The way police departments use facial recognition is a big deal.
Democratic Congresswoman Rashida Tlaib who represents Michigan was recently in a heated debate with Detroit Police Chief James Craig over the sufficiency of the police department’s facial recognition program. The biggest issue at hand is whether non-Black analysts were capable of identifying individuals in the police’s facial recognition system. Detroit’s population is 80 percent Black so this should be a cause of concern for Black residents in the city.
Recently Tlaib, who is Palestinian, visited the police department and stated, “analysts need to be African Americans, not people that are not.” Craig, who is Black, has white analysts on his staff and did not agree with Tlaib’s comments.
“If I had made a similar comment people would be outraged,” said Detroit Police Chief James Craig, to local news station 7 Action News. “They would be calling for my resignation.”
Although Tlaib is a brown woman, her comments and concerns are based on studies around facial recognition software that show it is biased toward black and brown people. MIT Researcher Joy Buolamwini is one of the leading voices bringing light to this through her advisory group Algorithmic Justice League. Buolamwini and fellow researchers have called out companies such as IBM, Amazon, and Microsoft to work on making their systems less biased toward Black and brown people.
In 2018, Buolamwini’s research found that facial recognition software mostly misidentified darker-skinned women at an error of up to 34.7 percent. If the software results are faulty, it makes sense that a Black person would be better able to identify the error than someone who is non-Black.
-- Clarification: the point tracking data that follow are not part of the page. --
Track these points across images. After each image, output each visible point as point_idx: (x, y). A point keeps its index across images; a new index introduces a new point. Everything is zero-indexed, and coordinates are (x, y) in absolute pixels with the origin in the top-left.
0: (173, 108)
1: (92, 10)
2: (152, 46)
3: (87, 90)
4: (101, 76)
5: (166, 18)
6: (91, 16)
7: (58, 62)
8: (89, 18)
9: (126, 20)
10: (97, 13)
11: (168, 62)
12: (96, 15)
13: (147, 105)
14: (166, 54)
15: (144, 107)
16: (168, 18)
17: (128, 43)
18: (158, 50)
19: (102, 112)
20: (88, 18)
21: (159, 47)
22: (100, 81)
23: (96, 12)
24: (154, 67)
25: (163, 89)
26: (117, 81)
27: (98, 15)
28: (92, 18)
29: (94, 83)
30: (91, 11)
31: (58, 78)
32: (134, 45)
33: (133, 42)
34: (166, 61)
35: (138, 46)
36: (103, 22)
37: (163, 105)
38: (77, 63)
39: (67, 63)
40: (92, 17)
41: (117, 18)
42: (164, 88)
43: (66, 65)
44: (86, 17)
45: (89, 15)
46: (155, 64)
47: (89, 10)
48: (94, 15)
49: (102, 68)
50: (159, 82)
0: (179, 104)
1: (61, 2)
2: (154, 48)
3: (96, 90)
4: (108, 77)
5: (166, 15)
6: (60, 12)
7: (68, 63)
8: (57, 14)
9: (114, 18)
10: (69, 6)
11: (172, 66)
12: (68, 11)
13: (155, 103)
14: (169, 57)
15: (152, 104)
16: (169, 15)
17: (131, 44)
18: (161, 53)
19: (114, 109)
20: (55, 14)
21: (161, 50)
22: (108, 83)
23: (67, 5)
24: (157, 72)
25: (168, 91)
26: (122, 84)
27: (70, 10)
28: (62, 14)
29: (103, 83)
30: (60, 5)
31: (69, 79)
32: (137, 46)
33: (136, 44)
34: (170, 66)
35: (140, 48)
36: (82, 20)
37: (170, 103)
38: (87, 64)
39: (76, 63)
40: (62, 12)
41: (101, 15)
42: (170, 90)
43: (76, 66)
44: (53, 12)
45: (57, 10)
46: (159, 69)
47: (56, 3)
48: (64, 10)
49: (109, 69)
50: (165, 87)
For lighter-skinned males, the error was less than 1 percent. With this knowledge, civil rights groups such as Color of Change have launched petitions against the FBI for using software sold by big tech companies that can cause more harm to people of color.
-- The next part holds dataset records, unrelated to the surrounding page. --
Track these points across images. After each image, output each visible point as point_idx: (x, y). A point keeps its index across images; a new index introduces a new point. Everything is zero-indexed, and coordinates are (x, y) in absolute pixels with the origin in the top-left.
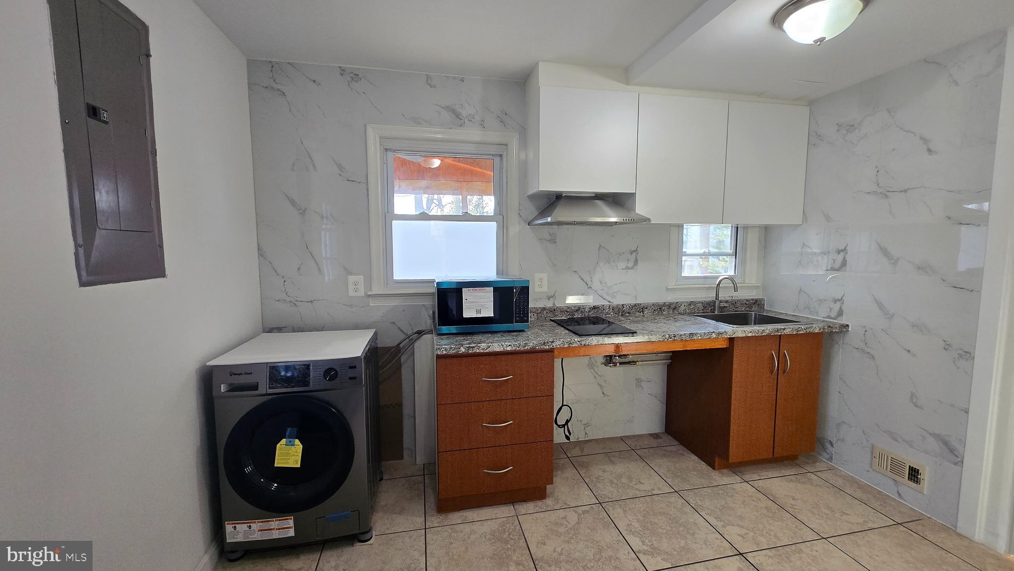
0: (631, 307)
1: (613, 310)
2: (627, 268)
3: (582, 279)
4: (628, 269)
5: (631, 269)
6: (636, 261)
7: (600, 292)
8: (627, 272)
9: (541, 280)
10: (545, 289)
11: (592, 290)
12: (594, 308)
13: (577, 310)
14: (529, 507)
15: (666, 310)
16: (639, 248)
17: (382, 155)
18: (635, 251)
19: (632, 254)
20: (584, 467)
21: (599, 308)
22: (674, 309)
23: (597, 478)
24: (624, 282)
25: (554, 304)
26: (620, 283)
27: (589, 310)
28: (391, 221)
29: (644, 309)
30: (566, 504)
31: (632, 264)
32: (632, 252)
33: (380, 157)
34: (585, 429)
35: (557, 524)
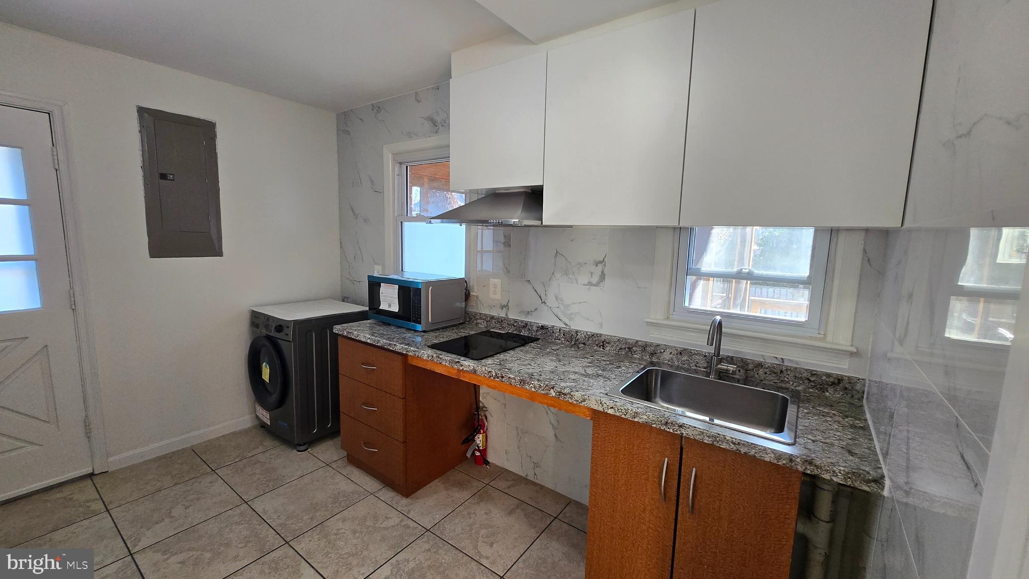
0: (587, 336)
1: (564, 335)
3: (536, 291)
4: (591, 285)
5: (596, 285)
6: (603, 276)
7: (556, 311)
8: (589, 289)
9: (495, 286)
10: (498, 296)
11: (546, 307)
12: (543, 327)
13: (524, 326)
14: (388, 495)
15: (639, 352)
16: (606, 260)
17: (397, 169)
18: (601, 262)
19: (596, 266)
20: (481, 499)
21: (547, 329)
22: (652, 354)
23: (469, 514)
24: (585, 302)
25: (506, 315)
26: (580, 303)
27: (536, 329)
28: (402, 222)
29: (605, 343)
30: (409, 512)
31: (597, 280)
32: (597, 264)
33: (394, 170)
34: (534, 469)
35: (376, 518)
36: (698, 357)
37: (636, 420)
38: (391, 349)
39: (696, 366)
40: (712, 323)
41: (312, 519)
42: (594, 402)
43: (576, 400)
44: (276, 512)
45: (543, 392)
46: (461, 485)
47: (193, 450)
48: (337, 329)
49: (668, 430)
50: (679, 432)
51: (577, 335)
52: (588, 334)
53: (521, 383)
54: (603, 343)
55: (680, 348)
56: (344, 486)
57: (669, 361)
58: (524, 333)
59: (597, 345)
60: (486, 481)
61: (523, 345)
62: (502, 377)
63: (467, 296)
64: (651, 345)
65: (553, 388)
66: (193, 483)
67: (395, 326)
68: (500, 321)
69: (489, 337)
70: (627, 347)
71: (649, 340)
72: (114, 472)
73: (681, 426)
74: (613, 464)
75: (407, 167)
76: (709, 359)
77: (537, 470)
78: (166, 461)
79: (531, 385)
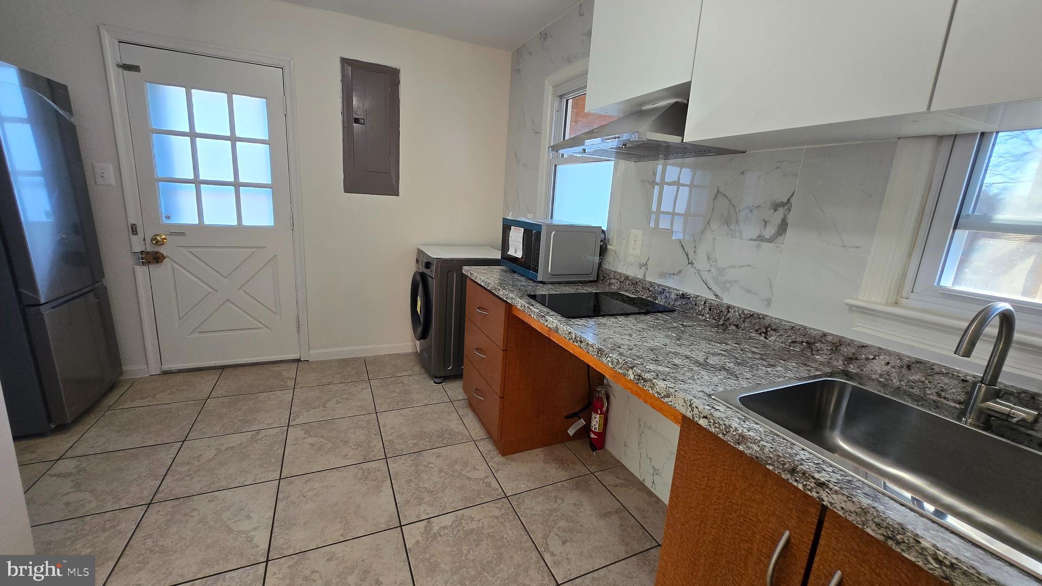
0: (743, 316)
1: (710, 309)
2: (761, 238)
3: (682, 246)
4: (762, 240)
5: (770, 241)
6: (783, 227)
7: (705, 275)
8: (758, 247)
9: (636, 239)
10: (638, 253)
11: (692, 269)
12: (683, 296)
13: (660, 292)
14: (487, 446)
15: (825, 352)
16: (793, 201)
17: (556, 104)
18: (783, 205)
19: (775, 211)
20: (577, 487)
21: (689, 298)
22: (850, 359)
23: (556, 497)
24: (749, 266)
25: (644, 276)
26: (741, 267)
27: (675, 297)
28: (556, 166)
29: (769, 329)
30: (497, 471)
31: (774, 232)
32: (776, 207)
33: (552, 106)
34: (653, 475)
35: (465, 464)
36: (946, 380)
37: (741, 448)
38: (496, 293)
39: (939, 395)
40: (980, 313)
41: (415, 444)
42: (682, 403)
43: (657, 392)
44: (392, 428)
45: (621, 371)
46: (562, 463)
47: (365, 361)
48: (466, 270)
49: (795, 484)
50: (814, 494)
51: (729, 312)
52: (746, 312)
53: (598, 353)
54: (766, 328)
55: (909, 357)
56: (455, 425)
57: (881, 375)
58: (660, 301)
59: (757, 331)
60: (593, 469)
61: (646, 313)
62: (581, 342)
63: (603, 251)
64: (850, 343)
65: (632, 368)
66: (352, 385)
67: (519, 274)
68: (635, 283)
69: (621, 301)
70: (805, 340)
71: (849, 336)
72: (312, 362)
73: (821, 485)
74: (701, 506)
75: (567, 101)
76: (968, 386)
77: (656, 478)
78: (345, 363)
79: (609, 359)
“This means that Black and Latinx people are much more likely to be misidentified and treated as a threat to law enforcement, biasing law enforcement agents before an encounter even begins,” the organization wrote in a petition in February. The petition also stated: “At a time when Black and immigrant communities are engaged in high-profile organizing, handing over this surveillance technology to government agencies and law enforcement threatens our freedom and lives.”
Fight for Our Future, a human rights organization that is calling to ban this technology created a map to track cities around the country that have already implemented facial recognition surveillance. In other metropolitan areas like New York City, the NYPD has been called out for using facial recognition to track children’s faces.
According to the American Civil Liberties Union, facial recognition technology can be “used for general surveillance in combination with public video cameras, and it can be used in a passive way that doesn’t require the knowledge, consent, or participation of the subject.” The definition of facial recognition technology can vary based on the institution using the software and the rules governing how they can use it.
Detroit implemented facial recognition software in 2017 and in September, the Detroit police oversight board put restrictions on how the police department could use the software. The police department can only analyze photo stills not live or recorded videos; they can not use the software to determine someone’s immigration status; and it is only to be used in identifying individuals who commit sexual assault, aggravated assault, robbery or homicide. Yet the issue of racial bias has not yet been solved. Amanda Alexander, the executive director of the Detroit Justice Center, said facial recognition is mass profiling and Black people don’t need it, according to a report from the Detroit Free Press.
“Rather than investing millions of dollars in facial recognition technology that instills fear and targets communities of color, we should be investing in services and resources so that people can prosper.”